Review – Pure Death

Pure Death

Description:


A murdered society debutante, her body sprinkled with 89 Costa Rican butterflies. A headless, gutted corpse washed up on shore with a beautiful, dead teenager. The case is anything but straightforward, and in an uncertain future, where resources are limited and the genetically defective are banished to a ghetto territory for Impures, Chief Detective Ina Stone and her partner, rookie detective Sam Fujimoto, must cross into Pure Territory to find a killer. An Impure herself, Ina must overcome her defect. And when her life is threatened, she must learn to rely on Sam, whose interest in her seems more than just professional.

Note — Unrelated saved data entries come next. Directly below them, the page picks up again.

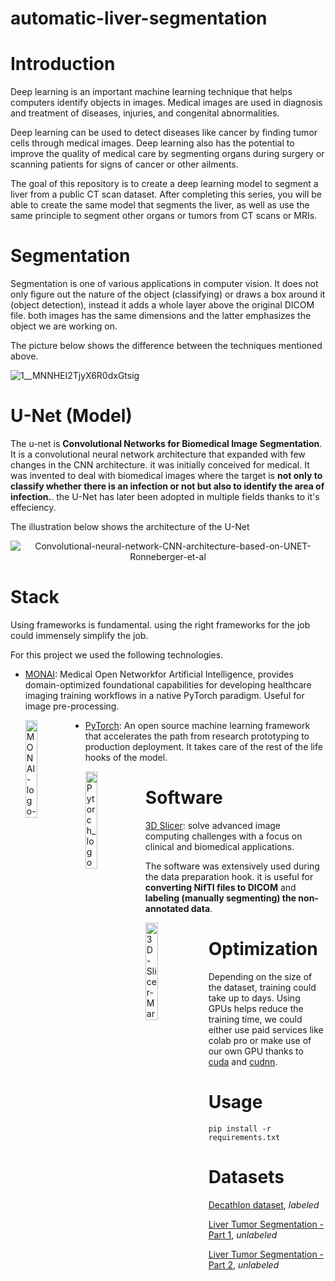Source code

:# automatic-liver-segmentation

# Introduction

Deep learning is an important machine learning technique that helps computers identify objects in images. Medical images are used in diagnosis and treatment of diseases, injuries, and congenital abnormalities.

Deep learning can be used to detect diseases like cancer by finding tumor cells through medical images. Deep learning also has the potential to improve the quality of medical care by segmenting organs during surgery or scanning patients for signs of cancer or other ailments.

The goal of this repository is to create a deep learning model to segment a liver from a public CT scan dataset. After completing this series, you will be able to create the same model that segments the liver, as well as use the same principle to segment other organs or tumors from CT scans or MRIs.

# Segmentation

Segmentation is one of various applications in computer vision. It does not only figure out the nature of the object (classifying) or draws a box around it (object detection), instead it adds a whole layer above the original DICOM file. both images has the same dimensions and the latter emphasizes the object we are working on.

The picture below shows the difference between the techniques mentioned above.

![1__MNNHEI2TjyX6R0dxGtsig](https://user-images.githubusercontent.com/50111205/152811779-bc681650-f473-46b0-bf75-61c9da7fd1c4.png)



# U-Net (Model)

The u-net is **Convolutional Networks for Biomedical Image Segmentation**. It is a convolutional neural network architecture that expanded with few changes in the CNN architecture. it was initially conceived for medical. It was invented to deal with biomedical images where the target is **not only to classify whether there is an infection or not but also to identify the area of infection.**. the U-Net has later been adopted in multiple fields thanks to it's effeciency.

The illustration below shows the architecture of the U-Net

<p align="center">
  <img src="https://user-images.githubusercontent.com/50111205/152804685-70b35b1b-f368-411f-a3a2-a79b3094108b.png" alt="Convolutional-neural-network-CNN-architecture-based-on-UNET-Ronneberger-et-al"/>
</p>

# Stack

Using frameworks is fundamental. using the right frameworks for the job could immensely simplify the job.

For this project we used the following technologies.

* [MONAI](https://monai.io/): Medical Open Networkfor Artificial Intelligence, provides domain-optimized foundational capabilities for developing healthcare imaging training workflows in a native PyTorch paradigm. Useful for image pre-processing.

  <img width="20%" height="auto" style="float: left;" src="https://user-images.githubusercontent.com/50111205/152818445-364cbd51-e638-40f5-b3fb-8171d8ffd936.png" alt= "MONAI-logo-color">



* [PyTorch](https://pytorch.org/): An open source machine learning framework that accelerates the path from research prototyping to production deployment. It takes care of the rest of the life hooks of the model.

  <img width="20%" height="auto" style="float: left;" src="https://user-images.githubusercontent.com/50111205/152818452-8214c746-9c8d-4266-9323-bab7877ea116.png" alt= "Pytorch_logo">

# Software
[3D Slicer](https://www.slicer.org/): solve advanced image computing challenges with a focus on clinical and biomedical applications.

The software was extensively used during the data preparation hook. it is useful for **converting NifTI files to DICOM** and **labeling (manually segmenting) the non-annotated data**.

  <img width="20%" height="auto" style="float: left;" src="https://user-images.githubusercontent.com/50111205/152821465-41f497ad-2407-429b-9f7f-ce5f71ac2788.svg" alt= "3D-Slicer-Mark">

# Optimization

Depending on the size of the dataset, training could take up to days. Using GPUs helps reduce the training time, we could either use paid services like colab pro or make use of our own GPU thanks to [cuda](https://developer.nvidia.com/cuda-toolkit) and [cudnn](https://developer.nvidia.com/cudnn).

# Usage
```
pip install -r requirements.txt
```

# Datasets

[Decathlon dataset](https://drive.google.com/drive/folders/1HqEgzS8BV2c7xYNrZdEAnrHk7osJJ--2), *labeled*

[Liver Tumor Segmentation - Part 1](https://www.kaggle.com/andrewmvd/liver-tumor-segmentation), *unlabeled*

[Liver Tumor Segmentation - Part 2](https://www.kaggle.com/andrewmvd/liver-tumor-segmentation-part-2), *unlabeled*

Yet the Pures may have created a world in which even they don’t want to live anymore. Resources have become too scarce to hide, and a black market for medicine comes to light. When a third murder is discovered, Ina and Sam know there’s a connection. With too many suspects and not enough time, they must find that connection before the killer strikes again.

My Review:

In her book, Pure Death, Liah Penn creates an interesting world, where only the Pure members of society get to enjoy a comfortable and protected life. They live in a bubble, so to speak, with no crime or disease. So when a young woman is murdered in Pure territory, Detective Ina Stone gets called to solve the crime before another Pure death.

Detective Ina Stone is an Impure and was taken at birth to live in Impure territory. Her defect – a withered hand. Her new partner, Sam Fujimoto, has a defect of his own and questionable connections to crimes that are happening in both territories.

I thought this story had an interesting concept, creating a master race of people, trying to breed out disease, defects and degeneration. They use the Impure as a servant race, a group that is less than, who have little resources.

The mystery behind the murders was very interesting and had me guessing up until the end. I really liked Ina and her struggle to survive in a tough world that was set up to discriminate against her. She was tough and smart, but wasn’t afraid to let in a new love.

Pure Death was a well written book that had me thinking about it long after I was done.

Bio:

Liah Penn is an author and attorney who resides outside of New Orleans, Louisiana with her husband and two sons.  A former prosecutor, she has worked on an Indian reservation, on the Mexican border and as a small town lawyer.  She is hard at work on the second book in the Ina Stone and Sam Fujimoto mystery, “Pure Justice”.